One sure fact of humanity is that we all cherish our opinions and will often strongly resist efforts by others to change them. Philosophers and politicians have long understood this, and whenever they have sought to get us to think differently they have often resorted to forms of camouflage that slip their unsettling thoughts into our psyche without raising alarm. In this fascinating examination of a range of writers and thinkers, Ralph Lerner offers a new method of reading that detects this camouflage and offers a way toward deeper understandings of some of history’s most important—and most concealed—messages.

Lerner analyzes an astonishing diversity of writers, including Francis Bacon, Benjamin Franklin, Edward Gibbon, Judah Halevi, Thomas Jefferson, Abraham Lincoln, Moses Maimonides, and Alexis de Tocqueville. He shows that by reading their words slowly and naïvely, with wide-open eyes and special attention for moments of writing that become self-conscious, impassioned, or idiosyncratic, we can begin to see a pattern that illuminates a thinker’s intent, new messages purposively executed through indirect means. Through these experimental readings, Lerner shows, we can see a deep commonality across writers from disparate times and situations, one that finds them artfully challenging others to reject passivity and fatalism and start thinking afresh.

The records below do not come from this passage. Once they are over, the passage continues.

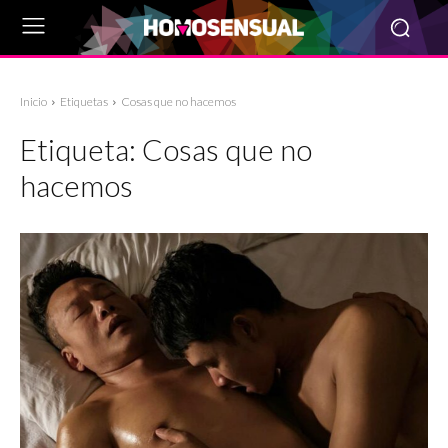
Inicio
Etiquetas
Cosas que no hacemos
Etiqueta:
Cosas que no
hacemos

“Each of these readings is in an interpretative gem that provides an essential key to the thinker and text explored. The collection as an ordered and integrated whole builds a massively compelling case and model for the recovery of an art of reading whose ‘naiveté’ is in fact the energetic receptivity to authors whose works reach out, subtly and seductively, for partners in revelatory dialogue.”